Focus sur la zone Chine
 
« Anticiper » et « avoir une stratégie structurée » sont la clef pour réussir son commerce avec la Chine, selon l’attaché douanier dédié, Nicolas Duthilleul (cela implique un contrat incluant tous les éléments nécessaires, dont des clauses d’arbitrage, une recherche de notoriété, etc.). Des difficultés existent dans les relations avec ce partenaire : le droit de propriété intellectuelle (mais il est possible de se protéger directement en Chine) ; la langue chinoise ; la Douane chinoise qui est elle-aussi une administration de contrôle ; les évolutions de la législation (profondes et rapides) qui peuvent créer une insécurité juridique ; les restrictions d’accès au marché, par des licences pour les exportations vers la Chine… Mais la Chine est aussi une opportunité notamment via le e-commerce qui prend deux formes, le e-commerce national classique et le « cross broder e-commerce » qui permet de s’affranchir des licences et de bénéficier d’une fiscalité avantageuse.
 
Remarques
Sur les précédentes interventions d’attachés douaniers, voir Rencontre avec les « attachés douaniers » : une troisième session très riche, Actualités du droit, 3 oct. 2022).
 
De la douane économique à la douane stratégique : indispensables informations et formations
 
On est passé de la « douane économique » à la « douane stratégique » selon Pascal Perrochon, le directeur des affaires internationales de la fédération des industries électriques, électronique et de communication (FIEEC), qui illustre son propos par l’utilité des suspensions et contingents tarifaires qui sont « des atouts majeurs » (bien importer, c’est aussi bien exporter par la suite).

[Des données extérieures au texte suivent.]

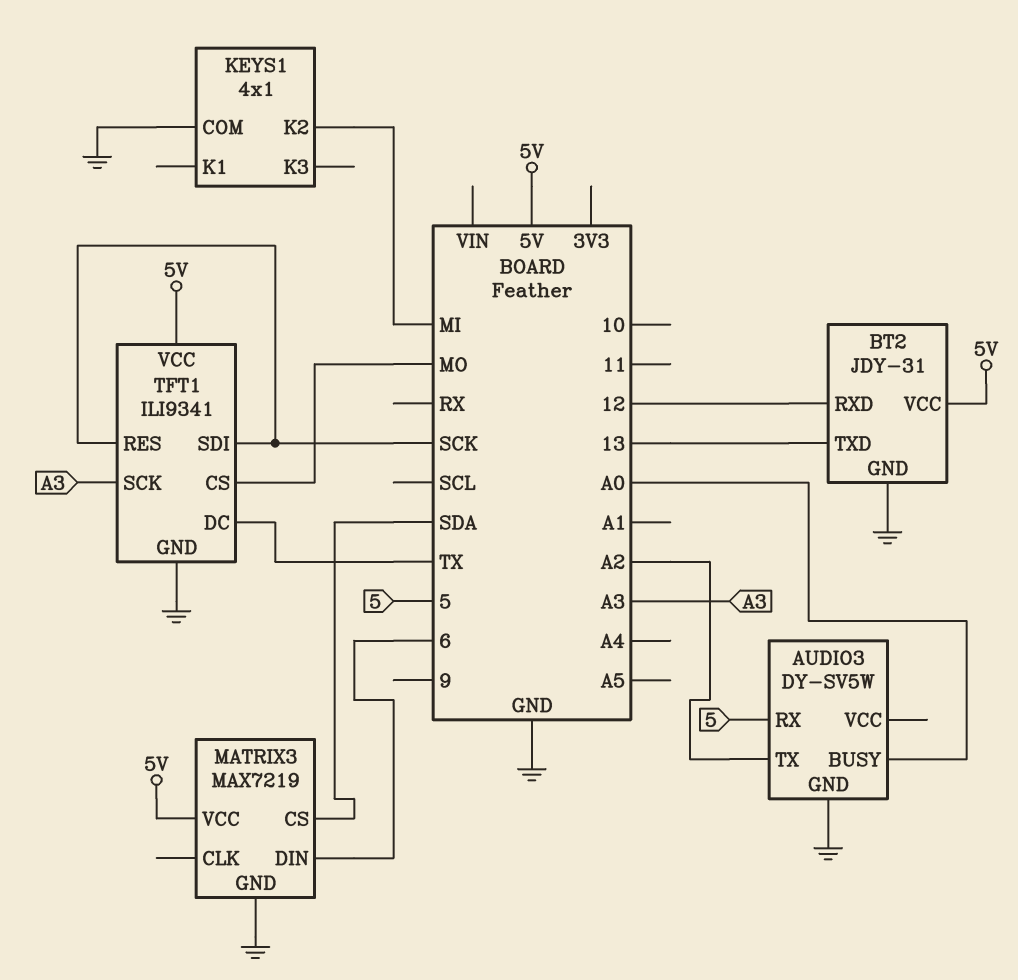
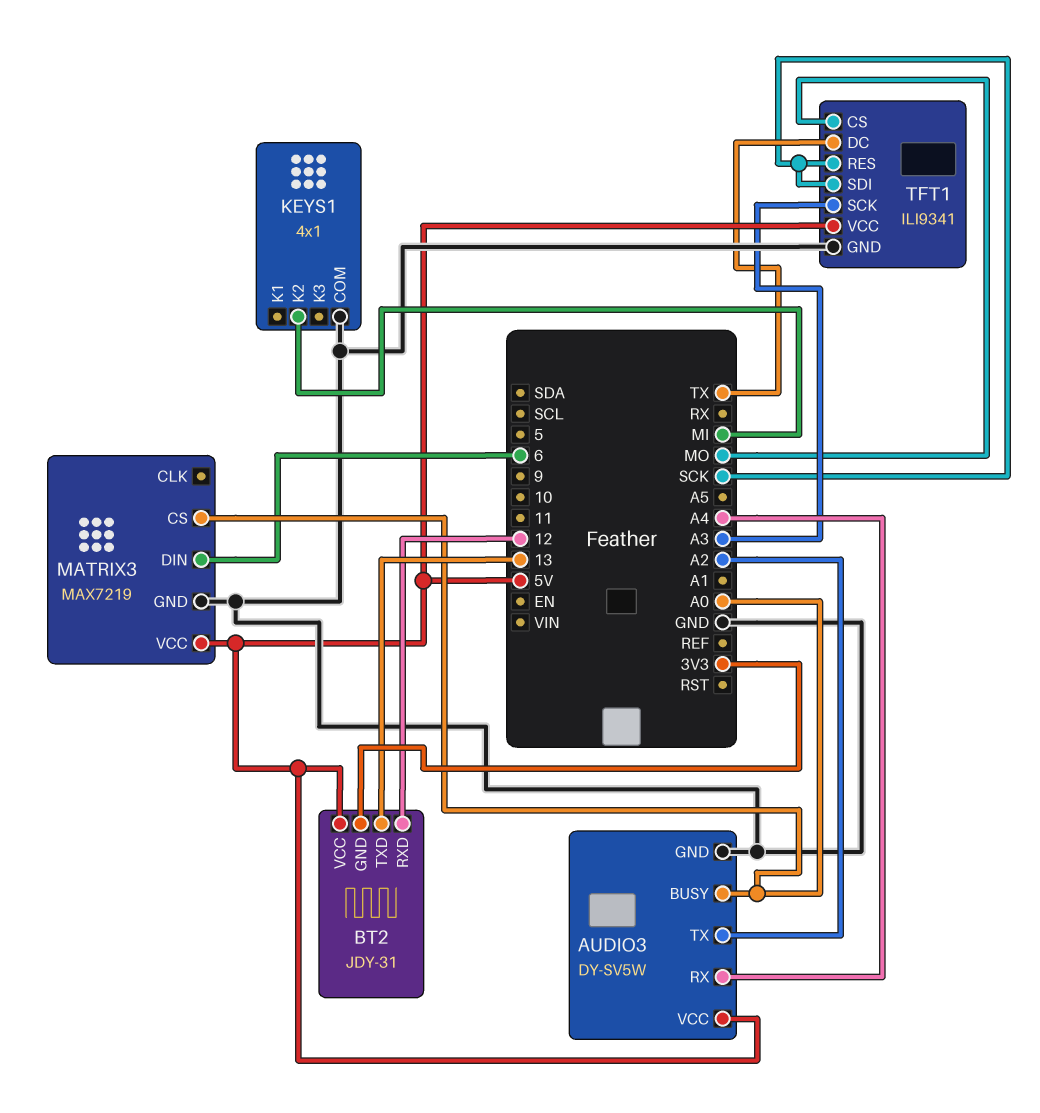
AUDIO3 pin RX: 5 -> A4
AUDIO3 pin VCC: none -> 5V
BT2 pin GND: GND -> 3V3
MATRIX3 pin CS: SDA -> A0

Aussi, la « gestion de la douane » doit avoir lieu en amont pour les opérateurs : dès qu’ils veulent faire de l’international, il leur faut avoir en tête le triptyque douanier – espèce, origine, valeur – et les outils correspondants de sécurisation. Or, selon lui, les commerciaux n’ont pas forcément tous une connaissance suffisante de la dimension douanière qui a un effet sur le prix, et il souligne là l’importance de formation à cette matière et le caractère indispensable l’information notamment par les réseaux des fédérations. Et ce d’autant plus que la matière douanière « est en mouvement perpétuel » et que le rôle de la Douane s’étend aussi au contrôle de réglementations non douanières (MACF, interdiction du travail forcé, lutte contre la déforestation, etc.).